Skip ≠ exclude. A skipped package is still bundled into the remote — otherwise the remote couldn't run standalone. Skip only prevents the package from being extracted into a shared bundle.
Feature Flag
A behavior toggle under features on the federation
config — currently ignoreUnusedDeps (opt-out, default
true), mappingVersion (opt-out, default
true) and denseChunking (opt-in, default
false). See
Feature Flags.
Build & runtime
federationBuilder
The high-level build-time API. Exposes init,
build, close plus accessors for
externals, config and
federationInfo. Wraps the lower-level
buildForFederation, rebuildForFederation,
and cache primitives. See
Build Process.
Federation Cache
The content-addressed cache for bundled shared externals. Lives under
node_modules/.cache/native-federation/<projectName>
and keys entries by a SHA-256 checksum of the package names and
versions in each bundle. On a cache hit, the build adapter is never
invoked.

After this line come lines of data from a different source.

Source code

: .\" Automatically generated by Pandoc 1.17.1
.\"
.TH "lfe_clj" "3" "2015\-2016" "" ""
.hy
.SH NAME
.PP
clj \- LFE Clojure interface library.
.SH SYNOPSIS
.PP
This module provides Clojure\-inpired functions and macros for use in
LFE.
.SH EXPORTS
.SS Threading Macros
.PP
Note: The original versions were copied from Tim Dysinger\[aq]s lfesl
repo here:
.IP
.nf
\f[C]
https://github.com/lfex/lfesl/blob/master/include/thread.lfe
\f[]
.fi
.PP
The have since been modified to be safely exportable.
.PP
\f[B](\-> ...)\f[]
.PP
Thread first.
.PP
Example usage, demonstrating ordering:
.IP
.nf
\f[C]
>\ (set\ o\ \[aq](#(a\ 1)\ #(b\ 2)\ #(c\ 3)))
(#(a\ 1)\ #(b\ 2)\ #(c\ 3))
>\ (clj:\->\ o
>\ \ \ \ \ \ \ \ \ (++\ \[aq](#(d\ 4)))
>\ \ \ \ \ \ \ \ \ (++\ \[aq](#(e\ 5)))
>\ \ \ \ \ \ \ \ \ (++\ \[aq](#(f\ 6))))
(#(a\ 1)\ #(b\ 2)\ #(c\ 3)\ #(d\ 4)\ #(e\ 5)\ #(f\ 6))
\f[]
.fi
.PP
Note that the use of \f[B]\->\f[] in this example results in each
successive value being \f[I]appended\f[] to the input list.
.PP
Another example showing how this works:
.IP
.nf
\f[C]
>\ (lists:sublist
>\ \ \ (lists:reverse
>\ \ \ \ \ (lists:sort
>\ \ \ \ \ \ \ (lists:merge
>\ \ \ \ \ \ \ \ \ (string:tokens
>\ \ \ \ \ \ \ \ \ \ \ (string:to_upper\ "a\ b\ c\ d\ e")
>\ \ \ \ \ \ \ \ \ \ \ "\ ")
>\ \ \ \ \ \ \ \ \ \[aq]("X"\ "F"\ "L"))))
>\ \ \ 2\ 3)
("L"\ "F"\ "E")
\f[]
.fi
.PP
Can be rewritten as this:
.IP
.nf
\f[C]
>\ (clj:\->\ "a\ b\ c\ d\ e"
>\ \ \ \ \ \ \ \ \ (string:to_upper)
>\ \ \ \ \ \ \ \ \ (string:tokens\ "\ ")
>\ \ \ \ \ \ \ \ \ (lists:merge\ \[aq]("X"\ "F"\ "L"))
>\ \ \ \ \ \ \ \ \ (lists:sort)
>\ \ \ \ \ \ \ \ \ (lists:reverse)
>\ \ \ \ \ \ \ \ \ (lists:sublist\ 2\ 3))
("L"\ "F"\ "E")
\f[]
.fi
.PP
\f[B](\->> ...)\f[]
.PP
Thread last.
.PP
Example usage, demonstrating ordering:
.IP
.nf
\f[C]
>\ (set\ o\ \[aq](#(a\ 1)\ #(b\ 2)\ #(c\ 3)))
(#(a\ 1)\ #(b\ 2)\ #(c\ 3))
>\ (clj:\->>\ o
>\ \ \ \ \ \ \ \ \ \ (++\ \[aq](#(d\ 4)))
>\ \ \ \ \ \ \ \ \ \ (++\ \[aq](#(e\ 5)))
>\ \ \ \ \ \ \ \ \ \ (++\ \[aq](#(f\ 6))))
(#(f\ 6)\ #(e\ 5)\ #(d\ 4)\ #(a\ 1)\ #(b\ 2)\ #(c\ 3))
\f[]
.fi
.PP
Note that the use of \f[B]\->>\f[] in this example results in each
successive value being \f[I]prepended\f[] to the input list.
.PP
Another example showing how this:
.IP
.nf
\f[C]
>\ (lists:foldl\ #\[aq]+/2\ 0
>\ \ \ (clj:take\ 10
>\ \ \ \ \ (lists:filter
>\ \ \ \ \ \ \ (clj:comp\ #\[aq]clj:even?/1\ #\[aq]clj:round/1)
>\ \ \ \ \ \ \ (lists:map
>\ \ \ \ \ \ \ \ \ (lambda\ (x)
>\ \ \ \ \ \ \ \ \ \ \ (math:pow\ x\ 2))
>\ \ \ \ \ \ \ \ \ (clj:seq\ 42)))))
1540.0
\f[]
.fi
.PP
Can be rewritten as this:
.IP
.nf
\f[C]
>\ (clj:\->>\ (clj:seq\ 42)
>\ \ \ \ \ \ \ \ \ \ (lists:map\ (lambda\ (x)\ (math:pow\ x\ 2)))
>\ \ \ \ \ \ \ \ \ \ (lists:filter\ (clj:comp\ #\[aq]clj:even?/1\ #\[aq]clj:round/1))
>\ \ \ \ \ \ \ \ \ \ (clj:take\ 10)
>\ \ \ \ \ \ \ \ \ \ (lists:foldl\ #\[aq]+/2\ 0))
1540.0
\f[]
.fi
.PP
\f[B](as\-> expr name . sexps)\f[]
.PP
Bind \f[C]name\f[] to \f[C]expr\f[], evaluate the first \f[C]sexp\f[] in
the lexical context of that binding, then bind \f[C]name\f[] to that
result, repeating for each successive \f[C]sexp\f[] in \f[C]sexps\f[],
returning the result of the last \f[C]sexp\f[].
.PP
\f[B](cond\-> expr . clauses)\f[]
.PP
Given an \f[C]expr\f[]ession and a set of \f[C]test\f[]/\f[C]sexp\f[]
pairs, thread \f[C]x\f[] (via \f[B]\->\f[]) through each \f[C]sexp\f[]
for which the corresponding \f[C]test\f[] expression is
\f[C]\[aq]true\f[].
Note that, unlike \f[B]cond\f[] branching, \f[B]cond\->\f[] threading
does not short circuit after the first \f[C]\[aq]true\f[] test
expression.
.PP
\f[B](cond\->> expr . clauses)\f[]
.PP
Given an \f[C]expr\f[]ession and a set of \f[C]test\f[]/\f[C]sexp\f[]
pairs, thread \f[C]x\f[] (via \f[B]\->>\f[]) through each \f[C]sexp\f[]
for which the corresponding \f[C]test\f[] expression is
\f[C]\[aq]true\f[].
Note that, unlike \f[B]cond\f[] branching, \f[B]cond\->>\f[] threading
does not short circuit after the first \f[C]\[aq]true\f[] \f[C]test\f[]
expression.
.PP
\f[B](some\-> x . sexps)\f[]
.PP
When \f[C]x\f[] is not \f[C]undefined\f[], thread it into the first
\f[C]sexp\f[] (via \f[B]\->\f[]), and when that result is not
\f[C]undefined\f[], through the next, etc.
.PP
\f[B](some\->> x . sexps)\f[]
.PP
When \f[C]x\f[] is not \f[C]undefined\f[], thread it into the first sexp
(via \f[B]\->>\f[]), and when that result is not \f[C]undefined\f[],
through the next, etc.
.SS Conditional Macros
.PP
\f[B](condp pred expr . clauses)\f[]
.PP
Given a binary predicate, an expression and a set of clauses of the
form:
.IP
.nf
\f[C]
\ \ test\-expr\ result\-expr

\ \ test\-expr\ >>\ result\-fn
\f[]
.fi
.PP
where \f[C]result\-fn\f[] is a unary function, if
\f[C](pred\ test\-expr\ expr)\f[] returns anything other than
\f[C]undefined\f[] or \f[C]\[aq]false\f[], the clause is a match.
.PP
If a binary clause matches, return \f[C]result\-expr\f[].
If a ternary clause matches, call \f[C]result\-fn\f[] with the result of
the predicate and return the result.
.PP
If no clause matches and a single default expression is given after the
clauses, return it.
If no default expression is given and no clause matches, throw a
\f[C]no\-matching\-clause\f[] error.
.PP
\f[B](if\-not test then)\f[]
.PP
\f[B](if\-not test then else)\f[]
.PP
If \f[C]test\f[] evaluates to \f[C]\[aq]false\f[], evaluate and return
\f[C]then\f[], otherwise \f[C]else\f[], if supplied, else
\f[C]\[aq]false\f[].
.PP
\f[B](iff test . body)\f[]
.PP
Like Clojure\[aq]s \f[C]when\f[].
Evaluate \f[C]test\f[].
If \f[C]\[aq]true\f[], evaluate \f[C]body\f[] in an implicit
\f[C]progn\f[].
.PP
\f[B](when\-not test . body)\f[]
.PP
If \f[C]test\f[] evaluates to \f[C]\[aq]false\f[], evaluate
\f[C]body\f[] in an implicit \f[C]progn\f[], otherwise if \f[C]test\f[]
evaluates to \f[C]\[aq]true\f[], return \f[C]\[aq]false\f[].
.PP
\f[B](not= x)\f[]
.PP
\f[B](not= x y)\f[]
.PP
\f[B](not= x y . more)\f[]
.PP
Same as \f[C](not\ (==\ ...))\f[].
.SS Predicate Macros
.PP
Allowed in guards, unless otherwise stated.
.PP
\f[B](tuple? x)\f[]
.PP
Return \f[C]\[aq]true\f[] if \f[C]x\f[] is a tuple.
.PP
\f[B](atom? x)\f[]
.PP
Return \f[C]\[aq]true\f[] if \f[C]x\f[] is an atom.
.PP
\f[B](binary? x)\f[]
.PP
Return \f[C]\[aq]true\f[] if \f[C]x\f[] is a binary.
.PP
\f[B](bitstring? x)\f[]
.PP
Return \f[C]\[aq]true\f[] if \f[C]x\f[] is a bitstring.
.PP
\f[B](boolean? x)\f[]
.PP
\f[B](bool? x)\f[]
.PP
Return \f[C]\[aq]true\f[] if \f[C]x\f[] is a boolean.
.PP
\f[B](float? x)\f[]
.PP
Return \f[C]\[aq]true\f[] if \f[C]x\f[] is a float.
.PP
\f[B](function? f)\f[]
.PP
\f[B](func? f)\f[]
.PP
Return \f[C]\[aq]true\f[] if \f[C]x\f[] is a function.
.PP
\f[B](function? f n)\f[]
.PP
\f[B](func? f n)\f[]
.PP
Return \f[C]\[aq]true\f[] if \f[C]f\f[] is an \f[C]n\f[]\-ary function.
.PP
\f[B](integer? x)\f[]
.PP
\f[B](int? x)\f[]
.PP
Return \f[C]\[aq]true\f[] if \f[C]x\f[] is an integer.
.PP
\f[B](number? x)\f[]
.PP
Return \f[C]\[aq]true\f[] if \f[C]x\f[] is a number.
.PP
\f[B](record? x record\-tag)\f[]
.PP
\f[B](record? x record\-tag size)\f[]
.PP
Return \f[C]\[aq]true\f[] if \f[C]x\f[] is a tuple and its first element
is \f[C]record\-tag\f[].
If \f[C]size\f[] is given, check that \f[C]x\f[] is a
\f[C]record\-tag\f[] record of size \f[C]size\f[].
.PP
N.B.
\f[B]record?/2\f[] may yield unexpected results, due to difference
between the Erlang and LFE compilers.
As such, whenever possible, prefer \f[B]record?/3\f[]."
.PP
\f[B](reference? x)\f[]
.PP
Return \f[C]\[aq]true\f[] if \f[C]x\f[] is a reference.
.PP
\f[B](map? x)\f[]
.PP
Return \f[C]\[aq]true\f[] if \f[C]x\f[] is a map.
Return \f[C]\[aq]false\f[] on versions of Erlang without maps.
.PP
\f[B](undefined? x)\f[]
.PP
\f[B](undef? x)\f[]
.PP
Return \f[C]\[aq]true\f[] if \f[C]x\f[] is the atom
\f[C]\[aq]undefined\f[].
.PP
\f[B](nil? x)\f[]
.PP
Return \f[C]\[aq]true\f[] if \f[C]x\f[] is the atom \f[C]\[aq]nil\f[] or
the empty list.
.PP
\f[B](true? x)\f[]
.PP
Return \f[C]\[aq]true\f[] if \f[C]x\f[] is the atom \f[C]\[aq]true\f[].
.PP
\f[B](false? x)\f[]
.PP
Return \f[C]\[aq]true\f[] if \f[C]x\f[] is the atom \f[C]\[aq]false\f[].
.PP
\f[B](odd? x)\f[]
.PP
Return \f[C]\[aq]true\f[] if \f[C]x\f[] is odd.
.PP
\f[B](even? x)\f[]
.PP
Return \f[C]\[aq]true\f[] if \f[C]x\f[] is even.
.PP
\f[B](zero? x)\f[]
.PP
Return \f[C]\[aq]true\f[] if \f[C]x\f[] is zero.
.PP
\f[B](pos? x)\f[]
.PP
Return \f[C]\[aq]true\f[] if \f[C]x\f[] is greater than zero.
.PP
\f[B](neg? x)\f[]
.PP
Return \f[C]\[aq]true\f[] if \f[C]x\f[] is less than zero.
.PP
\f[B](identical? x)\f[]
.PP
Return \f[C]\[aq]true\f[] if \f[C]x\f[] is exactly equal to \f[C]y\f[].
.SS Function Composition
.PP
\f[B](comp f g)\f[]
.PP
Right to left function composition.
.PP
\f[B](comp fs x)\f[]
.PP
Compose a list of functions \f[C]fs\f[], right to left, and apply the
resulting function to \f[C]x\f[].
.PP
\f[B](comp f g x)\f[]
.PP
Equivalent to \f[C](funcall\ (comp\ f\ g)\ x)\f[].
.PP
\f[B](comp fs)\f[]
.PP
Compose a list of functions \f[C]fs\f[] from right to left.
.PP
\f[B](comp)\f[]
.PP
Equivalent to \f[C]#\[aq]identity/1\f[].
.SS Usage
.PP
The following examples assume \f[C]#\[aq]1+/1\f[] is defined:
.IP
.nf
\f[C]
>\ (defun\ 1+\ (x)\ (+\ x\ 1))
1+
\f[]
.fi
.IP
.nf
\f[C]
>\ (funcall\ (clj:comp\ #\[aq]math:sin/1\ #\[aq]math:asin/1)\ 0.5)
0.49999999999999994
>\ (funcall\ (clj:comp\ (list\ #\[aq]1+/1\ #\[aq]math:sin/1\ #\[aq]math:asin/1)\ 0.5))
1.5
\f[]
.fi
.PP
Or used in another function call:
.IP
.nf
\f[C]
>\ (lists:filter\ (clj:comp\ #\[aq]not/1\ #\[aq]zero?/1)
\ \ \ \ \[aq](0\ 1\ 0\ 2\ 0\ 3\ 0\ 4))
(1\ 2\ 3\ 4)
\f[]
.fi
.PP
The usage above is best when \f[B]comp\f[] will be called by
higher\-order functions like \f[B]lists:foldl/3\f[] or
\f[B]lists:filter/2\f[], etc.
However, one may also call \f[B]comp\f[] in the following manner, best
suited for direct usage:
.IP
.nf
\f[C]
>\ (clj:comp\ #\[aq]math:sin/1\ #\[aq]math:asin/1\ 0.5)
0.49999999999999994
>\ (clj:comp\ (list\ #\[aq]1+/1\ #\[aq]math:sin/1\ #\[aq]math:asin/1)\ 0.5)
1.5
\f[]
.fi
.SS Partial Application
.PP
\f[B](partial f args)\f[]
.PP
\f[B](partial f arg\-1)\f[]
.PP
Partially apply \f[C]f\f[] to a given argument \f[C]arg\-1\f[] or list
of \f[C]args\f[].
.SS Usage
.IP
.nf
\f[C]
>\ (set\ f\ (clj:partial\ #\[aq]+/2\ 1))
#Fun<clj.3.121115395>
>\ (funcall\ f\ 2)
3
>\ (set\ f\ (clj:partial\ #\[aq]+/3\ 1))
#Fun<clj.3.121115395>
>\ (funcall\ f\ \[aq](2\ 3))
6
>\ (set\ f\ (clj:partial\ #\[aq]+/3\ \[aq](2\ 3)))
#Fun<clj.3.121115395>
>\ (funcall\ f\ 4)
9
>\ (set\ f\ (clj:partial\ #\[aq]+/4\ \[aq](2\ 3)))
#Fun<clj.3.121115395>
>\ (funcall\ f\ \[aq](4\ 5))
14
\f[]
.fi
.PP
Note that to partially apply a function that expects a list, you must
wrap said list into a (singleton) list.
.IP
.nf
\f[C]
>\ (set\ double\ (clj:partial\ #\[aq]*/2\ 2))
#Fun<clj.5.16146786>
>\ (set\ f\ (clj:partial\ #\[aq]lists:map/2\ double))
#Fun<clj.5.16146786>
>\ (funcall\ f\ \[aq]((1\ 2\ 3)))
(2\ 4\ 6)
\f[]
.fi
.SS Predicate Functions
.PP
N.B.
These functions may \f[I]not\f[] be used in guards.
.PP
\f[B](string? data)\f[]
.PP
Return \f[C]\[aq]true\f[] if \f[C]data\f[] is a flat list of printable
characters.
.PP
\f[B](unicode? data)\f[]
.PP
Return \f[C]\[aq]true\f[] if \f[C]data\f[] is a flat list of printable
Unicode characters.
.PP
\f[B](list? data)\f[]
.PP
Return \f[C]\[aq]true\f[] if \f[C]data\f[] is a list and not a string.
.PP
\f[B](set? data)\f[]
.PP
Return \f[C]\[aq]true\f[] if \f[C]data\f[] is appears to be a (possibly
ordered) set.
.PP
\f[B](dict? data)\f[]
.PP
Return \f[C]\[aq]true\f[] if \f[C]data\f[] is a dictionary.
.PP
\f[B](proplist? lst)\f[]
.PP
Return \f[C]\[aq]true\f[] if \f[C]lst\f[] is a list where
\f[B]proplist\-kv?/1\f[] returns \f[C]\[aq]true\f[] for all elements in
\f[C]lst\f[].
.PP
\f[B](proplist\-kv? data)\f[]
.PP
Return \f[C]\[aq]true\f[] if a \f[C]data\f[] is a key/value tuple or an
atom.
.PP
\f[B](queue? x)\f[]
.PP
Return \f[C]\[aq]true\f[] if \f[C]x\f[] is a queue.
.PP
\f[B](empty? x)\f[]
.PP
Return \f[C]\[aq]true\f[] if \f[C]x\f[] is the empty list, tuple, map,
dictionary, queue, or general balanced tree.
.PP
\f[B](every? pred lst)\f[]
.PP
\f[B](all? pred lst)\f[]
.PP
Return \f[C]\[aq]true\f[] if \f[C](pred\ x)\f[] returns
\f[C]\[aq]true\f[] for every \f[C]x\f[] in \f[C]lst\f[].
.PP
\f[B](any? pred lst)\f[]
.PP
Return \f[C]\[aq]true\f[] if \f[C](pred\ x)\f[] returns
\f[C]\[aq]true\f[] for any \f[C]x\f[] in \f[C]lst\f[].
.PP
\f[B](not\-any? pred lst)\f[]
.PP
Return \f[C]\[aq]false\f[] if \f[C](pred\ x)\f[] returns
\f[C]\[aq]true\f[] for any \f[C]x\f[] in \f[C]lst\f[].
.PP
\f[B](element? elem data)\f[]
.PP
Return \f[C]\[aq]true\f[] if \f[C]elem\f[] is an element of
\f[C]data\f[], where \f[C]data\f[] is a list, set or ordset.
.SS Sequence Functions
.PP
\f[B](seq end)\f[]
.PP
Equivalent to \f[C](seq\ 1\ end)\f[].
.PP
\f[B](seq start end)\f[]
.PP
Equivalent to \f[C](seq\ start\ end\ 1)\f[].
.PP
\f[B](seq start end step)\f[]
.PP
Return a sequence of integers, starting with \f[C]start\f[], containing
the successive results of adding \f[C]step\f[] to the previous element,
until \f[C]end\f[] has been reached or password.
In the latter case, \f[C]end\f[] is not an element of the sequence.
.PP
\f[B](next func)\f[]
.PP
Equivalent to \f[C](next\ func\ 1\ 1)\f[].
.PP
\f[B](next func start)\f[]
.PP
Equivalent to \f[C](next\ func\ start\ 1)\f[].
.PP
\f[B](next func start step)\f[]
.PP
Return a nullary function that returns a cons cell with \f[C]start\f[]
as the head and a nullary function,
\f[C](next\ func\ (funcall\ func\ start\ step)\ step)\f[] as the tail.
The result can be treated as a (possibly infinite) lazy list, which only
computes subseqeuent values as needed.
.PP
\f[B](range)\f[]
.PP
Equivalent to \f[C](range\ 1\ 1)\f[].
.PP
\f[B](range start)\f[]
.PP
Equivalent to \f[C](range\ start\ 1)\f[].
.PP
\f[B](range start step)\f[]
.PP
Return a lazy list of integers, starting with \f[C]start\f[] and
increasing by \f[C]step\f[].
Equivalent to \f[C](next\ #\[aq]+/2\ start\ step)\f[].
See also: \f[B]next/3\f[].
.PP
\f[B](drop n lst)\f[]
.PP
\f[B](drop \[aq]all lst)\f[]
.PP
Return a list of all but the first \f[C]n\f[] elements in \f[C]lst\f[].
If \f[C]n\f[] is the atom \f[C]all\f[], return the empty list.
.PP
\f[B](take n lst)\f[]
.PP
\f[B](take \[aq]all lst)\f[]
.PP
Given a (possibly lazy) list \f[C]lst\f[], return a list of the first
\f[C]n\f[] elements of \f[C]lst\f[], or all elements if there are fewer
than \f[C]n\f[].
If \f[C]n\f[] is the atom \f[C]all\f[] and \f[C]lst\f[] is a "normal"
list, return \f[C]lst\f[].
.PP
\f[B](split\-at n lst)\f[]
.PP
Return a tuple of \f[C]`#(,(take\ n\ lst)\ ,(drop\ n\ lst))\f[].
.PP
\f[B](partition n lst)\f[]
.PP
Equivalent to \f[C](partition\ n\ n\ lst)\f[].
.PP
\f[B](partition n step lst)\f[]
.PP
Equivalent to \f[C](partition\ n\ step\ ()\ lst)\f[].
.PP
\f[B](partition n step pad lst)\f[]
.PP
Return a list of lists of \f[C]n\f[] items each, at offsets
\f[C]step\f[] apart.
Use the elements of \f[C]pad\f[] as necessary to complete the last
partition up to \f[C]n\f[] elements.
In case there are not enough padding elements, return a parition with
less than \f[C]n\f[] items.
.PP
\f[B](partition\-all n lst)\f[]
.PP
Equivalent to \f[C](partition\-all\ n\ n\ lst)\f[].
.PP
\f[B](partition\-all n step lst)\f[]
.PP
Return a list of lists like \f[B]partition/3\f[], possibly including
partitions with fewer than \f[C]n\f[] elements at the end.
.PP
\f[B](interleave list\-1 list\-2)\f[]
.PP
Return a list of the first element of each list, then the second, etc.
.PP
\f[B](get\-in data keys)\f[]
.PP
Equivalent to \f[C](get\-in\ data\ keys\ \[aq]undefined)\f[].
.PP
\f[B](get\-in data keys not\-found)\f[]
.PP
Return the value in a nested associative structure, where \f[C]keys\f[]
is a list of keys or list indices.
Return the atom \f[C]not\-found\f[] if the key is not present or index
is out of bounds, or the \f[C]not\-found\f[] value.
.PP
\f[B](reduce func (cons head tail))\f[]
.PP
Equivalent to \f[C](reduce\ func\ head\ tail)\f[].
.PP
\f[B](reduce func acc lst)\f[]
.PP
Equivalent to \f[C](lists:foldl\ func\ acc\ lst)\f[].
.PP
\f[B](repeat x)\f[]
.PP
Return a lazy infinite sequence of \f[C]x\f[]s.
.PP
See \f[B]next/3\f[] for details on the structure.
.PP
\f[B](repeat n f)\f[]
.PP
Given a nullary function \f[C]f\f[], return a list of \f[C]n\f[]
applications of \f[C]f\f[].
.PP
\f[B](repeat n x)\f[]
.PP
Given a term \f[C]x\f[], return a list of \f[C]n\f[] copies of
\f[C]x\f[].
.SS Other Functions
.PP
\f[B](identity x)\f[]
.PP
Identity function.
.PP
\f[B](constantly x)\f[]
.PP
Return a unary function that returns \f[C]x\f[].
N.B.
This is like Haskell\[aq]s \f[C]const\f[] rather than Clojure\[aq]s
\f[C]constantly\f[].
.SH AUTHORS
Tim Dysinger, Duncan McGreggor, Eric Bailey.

See Caching.
Build mode
Per-shared-entry setting that controls how the Core groups packages
for the adapter: 'default' (all default externals in one
pass), 'separate' (one pass per entry),
'package' (one pass per package, including its
secondaries — required for per-package chunks).
loadRemoteModule
The runtime function hosts call to load an exposed module from a remote:
const mod = await loadRemoteModule({
remoteName: 'mfe1',
exposedModule: './Component',
});
Accepts an optional type parameter for typed remotes.
initFederation
The runtime bootstrap call. On the host, it takes a manifest (inline object or URL) and sets up the import map from every listed remote. On a remote it is usually called parameter-less during its own startup, so the remote can, in turn, act as a host for other remotes.